── Dataset records

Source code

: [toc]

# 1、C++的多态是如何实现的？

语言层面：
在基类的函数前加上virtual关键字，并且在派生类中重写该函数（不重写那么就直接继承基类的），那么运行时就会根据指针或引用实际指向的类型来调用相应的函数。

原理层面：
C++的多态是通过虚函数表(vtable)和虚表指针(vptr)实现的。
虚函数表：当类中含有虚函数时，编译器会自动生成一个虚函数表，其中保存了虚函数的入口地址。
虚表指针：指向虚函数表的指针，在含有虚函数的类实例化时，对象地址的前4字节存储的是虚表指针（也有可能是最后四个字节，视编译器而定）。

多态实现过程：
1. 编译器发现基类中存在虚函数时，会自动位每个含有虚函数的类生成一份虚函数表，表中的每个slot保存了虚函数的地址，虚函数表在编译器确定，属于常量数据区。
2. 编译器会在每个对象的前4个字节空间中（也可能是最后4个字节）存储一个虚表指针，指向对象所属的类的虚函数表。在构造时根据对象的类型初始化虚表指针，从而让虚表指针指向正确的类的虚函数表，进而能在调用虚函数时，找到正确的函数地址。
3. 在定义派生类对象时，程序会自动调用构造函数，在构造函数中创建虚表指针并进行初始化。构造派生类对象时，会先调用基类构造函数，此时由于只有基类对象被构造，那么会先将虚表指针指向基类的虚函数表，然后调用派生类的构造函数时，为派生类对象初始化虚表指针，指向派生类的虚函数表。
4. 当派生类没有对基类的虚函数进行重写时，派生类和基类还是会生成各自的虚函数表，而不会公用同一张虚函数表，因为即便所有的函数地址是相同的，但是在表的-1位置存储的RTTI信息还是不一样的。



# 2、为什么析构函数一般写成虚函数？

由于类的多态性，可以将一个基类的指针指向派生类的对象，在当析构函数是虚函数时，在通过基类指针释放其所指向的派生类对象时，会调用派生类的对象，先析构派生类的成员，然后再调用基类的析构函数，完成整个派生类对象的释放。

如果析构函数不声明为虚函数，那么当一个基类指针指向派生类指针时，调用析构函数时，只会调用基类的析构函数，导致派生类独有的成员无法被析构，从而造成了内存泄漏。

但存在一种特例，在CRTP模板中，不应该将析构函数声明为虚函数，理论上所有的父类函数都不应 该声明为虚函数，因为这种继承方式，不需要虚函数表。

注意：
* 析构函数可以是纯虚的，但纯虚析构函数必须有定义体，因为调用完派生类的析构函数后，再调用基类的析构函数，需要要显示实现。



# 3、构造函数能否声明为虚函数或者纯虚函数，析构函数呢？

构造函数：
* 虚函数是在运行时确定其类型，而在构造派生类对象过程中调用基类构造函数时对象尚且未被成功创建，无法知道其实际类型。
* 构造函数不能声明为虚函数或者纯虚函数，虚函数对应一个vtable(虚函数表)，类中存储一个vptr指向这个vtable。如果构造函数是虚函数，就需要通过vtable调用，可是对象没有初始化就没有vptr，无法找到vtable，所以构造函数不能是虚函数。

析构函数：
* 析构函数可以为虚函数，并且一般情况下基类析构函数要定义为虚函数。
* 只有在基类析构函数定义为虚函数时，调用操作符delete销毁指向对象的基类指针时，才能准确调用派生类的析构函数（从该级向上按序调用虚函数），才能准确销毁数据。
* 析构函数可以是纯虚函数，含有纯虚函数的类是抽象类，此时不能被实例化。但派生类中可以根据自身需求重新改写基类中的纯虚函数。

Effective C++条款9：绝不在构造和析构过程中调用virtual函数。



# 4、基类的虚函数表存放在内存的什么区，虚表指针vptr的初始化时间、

────

Write out the entries above once more, without altering anything.

§ Result for this task:
Source code

: [toc]

# 1、C++的多态是如何实现的？

语言层面：
在基类的函数前加上virtual关键字，并且在派生类中重写该函数（不重写那么就直接继承基类的），那么运行时就会根据指针或引用实际指向的类型来调用相应的函数。

原理层面：
C++的多态是通过虚函数表(vtable)和虚表指针(vptr)实现的。
虚函数表：当类中含有虚函数时，编译器会自动生成一个虚函数表，其中保存了虚函数的入口地址。
虚表指针：指向虚函数表的指针，在含有虚函数的类实例化时，对象地址的前4字节存储的是虚表指针（也有可能是最后四个字节，视编译器而定）。

多态实现过程：
1. 编译器发现基类中存在虚函数时，会自动位每个含有虚函数的类生成一份虚函数表，表中的每个slot保存了虚函数的地址，虚函数表在编译器确定，属于常量数据区。
2. 编译器会在每个对象的前4个字节空间中（也可能是最后4个字节）存储一个虚表指针，指向对象所属的类的虚函数表。在构造时根据对象的类型初始化虚表指针，从而让虚表指针指向正确的类的虚函数表，进而能在调用虚函数时，找到正确的函数地址。
3. 在定义派生类对象时，程序会自动调用构造函数，在构造函数中创建虚表指针并进行初始化。构造派生类对象时，会先调用基类构造函数，此时由于只有基类对象被构造，那么会先将虚表指针指向基类的虚函数表，然后调用派生类的构造函数时，为派生类对象初始化虚表指针，指向派生类的虚函数表。
4. 当派生类没有对基类的虚函数进行重写时，派生类和基类还是会生成各自的虚函数表，而不会公用同一张虚函数表，因为即便所有的函数地址是相同的，但是在表的-1位置存储的RTTI信息还是不一样的。



# 2、为什么析构函数一般写成虚函数？

由于类的多态性，可以将一个基类的指针指向派生类的对象，在当析构函数是虚函数时，在通过基类指针释放其所指向的派生类对象时，会调用派生类的对象，先析构派生类的成员，然后再调用基类的析构函数，完成整个派生类对象的释放。

如果析构函数不声明为虚函数，那么当一个基类指针指向派生类指针时，调用析构函数时，只会调用基类的析构函数，导致派生类独有的成员无法被析构，从而造成了内存泄漏。

但存在一种特例，在CRTP模板中，不应该将析构函数声明为虚函数，理论上所有的父类函数都不应 该声明为虚函数，因为这种继承方式，不需要虚函数表。

注意：
* 析构函数可以是纯虚的，但纯虚析构函数必须有定义体，因为调用完派生类的析构函数后，再调用基类的析构函数，需要要显示实现。



# 3、构造函数能否声明为虚函数或者纯虚函数，析构函数呢？

构造函数：
* 虚函数是在运行时确定其类型，而在构造派生类对象过程中调用基类构造函数时对象尚且未被成功创建，无法知道其实际类型。
* 构造函数不能声明为虚函数或者纯虚函数，虚函数对应一个vtable(虚函数表)，类中存储一个vptr指向这个vtable。如果构造函数是虚函数，就需要通过vtable调用，可是对象没有初始化就没有vptr，无法找到vtable，所以构造函数不能是虚函数。

析构函数：
* 析构函数可以为虚函数，并且一般情况下基类析构函数要定义为虚函数。
* 只有在基类析构函数定义为虚函数时，调用操作符delete销毁指向对象的基类指针时，才能准确调用派生类的析构函数（从该级向上按序调用虚函数），才能准确销毁数据。
* 析构函数可以是纯虚函数，含有纯虚函数的类是抽象类，此时不能被实例化。但派生类中可以根据自身需求重新改写基类中的纯虚函数。

Effective C++条款9：绝不在构造和析构过程中调用virtual函数。



# 4、基类的虚函数表存放在内存的什么区，虚表指针vptr的初始化时间、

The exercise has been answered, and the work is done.